Massacro di Katin’ di 22 mila prigionieri, Le Fosse Ardeatine, le foibe, massacro di My Lai, la strage di Bucha, gli stermini in Ruanda: sono alcuni nomi di tragici eccidi, più o meno grandi, tra gli episodi di ferocia che da sempre accompagnano le guerre passate e presenti. Sete assassina che ha disonorato gli autori, alienati i consensi, sconvolto le opinioni pubbliche costrette a confrontarsi per lungo tempo con segreti dolorosi e rimossi. Si dovrebbe convenire ormai che la capacità delittuosa nell’agire si scatena nelle guerre che rimangono un coacervo di violenza impunita.
Un eccidio disonorevole
Uno di questi eventi orribili, noto come il massacro di My Lai consumato nel 1968 in un villaggio del Vietnam, fu scoperto e denunciato grazie a una lettera del soldato americano Ron Ridenhour. Lettera seguita da altre inviate dallo stesso militare al comando dell’esercito e ai membri del Congresso degli Stati Uniti che, aprendo un’inchiesta accurata, tirarono fuori dall’oscurità connivente un eccidio disonorevole. “Signori, era la fine dell’aprile del 1968 che ho sentito parlare per la prima volta di ‘Pinkville’ e di quello che sarebbe successo lì. Ho ricevuto quel primo rapporto con un certo scetticismo. Ma nei mesi successivi, stavo per ascoltare storie simili da una così ampia varietà di persone che divenne impossibile per me non credere che qualcosa di piuttosto oscuro e sanguinoso fosse effettivamente accaduto nel marzo 1968 in un villaggio chiamato Pinkville nella Repubblica del Vietnam”. Sono parole d’apertura nel marzo 1969 della famosa lettera di denuncia del giovane militare.
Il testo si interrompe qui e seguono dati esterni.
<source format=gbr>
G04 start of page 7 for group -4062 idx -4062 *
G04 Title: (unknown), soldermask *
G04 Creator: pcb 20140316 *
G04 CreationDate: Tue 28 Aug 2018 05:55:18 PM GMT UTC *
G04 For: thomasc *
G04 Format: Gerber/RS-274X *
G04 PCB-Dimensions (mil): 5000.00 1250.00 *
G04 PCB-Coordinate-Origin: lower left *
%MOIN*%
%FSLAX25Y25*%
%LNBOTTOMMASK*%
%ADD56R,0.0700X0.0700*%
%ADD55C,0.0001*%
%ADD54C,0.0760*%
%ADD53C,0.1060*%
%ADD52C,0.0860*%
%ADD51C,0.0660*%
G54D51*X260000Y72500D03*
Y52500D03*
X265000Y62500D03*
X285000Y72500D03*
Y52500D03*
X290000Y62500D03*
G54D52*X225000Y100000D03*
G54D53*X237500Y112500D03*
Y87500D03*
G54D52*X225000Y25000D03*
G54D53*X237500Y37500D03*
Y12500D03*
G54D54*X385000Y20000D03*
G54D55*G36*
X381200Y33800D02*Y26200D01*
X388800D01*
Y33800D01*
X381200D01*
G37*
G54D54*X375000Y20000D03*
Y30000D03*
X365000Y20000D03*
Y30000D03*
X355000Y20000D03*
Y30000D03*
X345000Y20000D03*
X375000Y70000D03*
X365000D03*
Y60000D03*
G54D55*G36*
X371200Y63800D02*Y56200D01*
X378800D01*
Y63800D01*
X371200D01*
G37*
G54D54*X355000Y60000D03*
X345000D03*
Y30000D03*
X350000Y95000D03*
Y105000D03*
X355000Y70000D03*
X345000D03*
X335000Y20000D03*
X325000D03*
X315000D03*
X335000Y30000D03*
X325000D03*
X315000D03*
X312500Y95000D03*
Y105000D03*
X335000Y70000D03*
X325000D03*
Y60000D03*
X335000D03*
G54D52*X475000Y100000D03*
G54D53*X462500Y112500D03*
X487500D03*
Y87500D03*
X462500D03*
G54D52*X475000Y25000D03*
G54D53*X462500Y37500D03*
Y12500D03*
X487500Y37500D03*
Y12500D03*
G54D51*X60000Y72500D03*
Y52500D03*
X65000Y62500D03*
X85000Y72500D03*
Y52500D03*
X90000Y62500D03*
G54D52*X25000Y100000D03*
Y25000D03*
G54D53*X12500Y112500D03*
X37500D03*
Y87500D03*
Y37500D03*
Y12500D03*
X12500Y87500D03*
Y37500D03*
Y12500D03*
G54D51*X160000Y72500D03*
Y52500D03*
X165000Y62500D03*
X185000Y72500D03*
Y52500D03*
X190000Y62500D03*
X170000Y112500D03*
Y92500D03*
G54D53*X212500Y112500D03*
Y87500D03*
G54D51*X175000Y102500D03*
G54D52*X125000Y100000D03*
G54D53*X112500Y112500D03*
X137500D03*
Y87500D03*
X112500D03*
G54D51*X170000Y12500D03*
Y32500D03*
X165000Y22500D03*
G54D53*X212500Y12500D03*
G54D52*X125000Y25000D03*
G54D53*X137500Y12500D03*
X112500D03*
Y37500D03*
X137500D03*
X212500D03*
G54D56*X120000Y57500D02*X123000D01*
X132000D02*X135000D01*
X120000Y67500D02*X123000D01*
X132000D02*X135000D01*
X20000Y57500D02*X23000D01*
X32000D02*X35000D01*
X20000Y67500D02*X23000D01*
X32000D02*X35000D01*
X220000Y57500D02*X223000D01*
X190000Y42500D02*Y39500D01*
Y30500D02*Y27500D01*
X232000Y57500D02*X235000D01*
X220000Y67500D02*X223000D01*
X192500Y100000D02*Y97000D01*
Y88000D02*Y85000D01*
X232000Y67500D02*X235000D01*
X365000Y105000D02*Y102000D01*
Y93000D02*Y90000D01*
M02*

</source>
La missione “cerca e distruggi”
Il nome Pinkville deriva dal fatto che l’alta densità di popolazione faceva apparire la zona in rosa sulle mappe dell’esercito americano. Il piccolo villaggio di My Lai (4-500 abitanti) si trova in questa zona situata a nord est di Quang Ngai dove una Task Force americana doveva mantenere una costante pressione sui vietcong molto radicati sul territorio. Alla Task Force Barker fu assegnata l’undicesima Brigata di Fanteria leggera, della quale facevano parte i soldati della Compagnia Charlie. La compagnia, guidata dal Capitano Ernest Medina, aveva subito molte perdite senza ottenere alcun risultato. Il 16 marzo 1968, però, i soldati entrarono a loro modo nella storia con la missione “cerca e distruggi” i vietcong nel villaggio di My Lai. Quella che doveva essere una normale operazione militare, preparata da Medina e diretta dal giovane sottotenente William Calley, si trasformò in un feroce massacro di civili inermi, per la maggior parte donne e bambini.
La difesa dei vietnamiti
Il famoso giornalista Seymour Hersh, nel suo libro sulla strage ha documentato l’inizio delle uccisioni. Ma senza esito. I vietnamiti del villaggio, al momento dell’inaspettata visita da parte delle truppe USA, non si opposero in nessuna maniera, e si posizionarono tranquillamente sulle soglie delle loro case. La calma, però, svanì all’improvviso, quando si accorsero che i soldati stavano “piazzando” delle mitragliatrici; la gente cominciò a piangere e a implorare, qualcuno urlava disperatamente “no vietcong, no vietcong”. Infatti, i pochi ribelli presenti nella zona erano già fuggiti, oppure, erano ben nascosti e al sicuro. I soldati, ormai fuori controllo, sparavano a qualsiasi cosa si muovesse, gli abitanti fuggivano in tutte le direzioni in preda alla disperazione, le madri cercavano di coprire e difendere i loro figli sacrificando la propria vita, e, alcune anziane donne, cercavano di difendere con tutta la loro forza e la loro rabbia figlie o nipoti dalle violenze carnali dei soldati americani. Ci volle la lunga e circostanziata lettera di Ron Ridenhou, con nomi e cognomi degli ufficiali e soldati coinvolti, per far aprire l’inchiesta. La sua testimonianza si basava sul racconto minuzioso di compagni d’arme che avevano preso parte all’eccidio.
Incredulità e barbarie
“Tutti gli abitanti del villaggio che scappavano dalla compagnia Charlie – scrive Ron – furono fermati dalle compagnie che circondavano. Ho chiesto più volte a ‘Butch’ se tutte le persone fossero state uccise. Ha detto che pensava che fossero uomini, donne e bambini. Ha ricordato di aver visto un bambino, di circa tre o quattro anni, in piedi sul sentiero con una ferita da arma da fuoco a un braccio. Il ragazzo si stringeva il braccio ferito con l’altra mano, mentre il sangue gli colava tra le dita. Si guardava intorno scioccato e incredulo per quello che vedeva. “Stava semplicemente lì con grandi occhi che si guardavano intorno come se non capisse; non credeva a quello che stava succedendo. Poi l’operatore radio del capitano gli ha sparato addosso una raffica di M16 […] Il plotone non ha lasciato nulla di vivo, né bestiame né persone. […] Dopo aver sentito questo racconto non sono riuscito ad accettarlo. In qualche modo – conclude la lettera – non riuscivo a credere che non solo tanti giovani americani avessero partecipato a un simile atto di barbarie, ma che i loro ufficiali lo avessero ordinato”. My Lai resta tuttora un monito.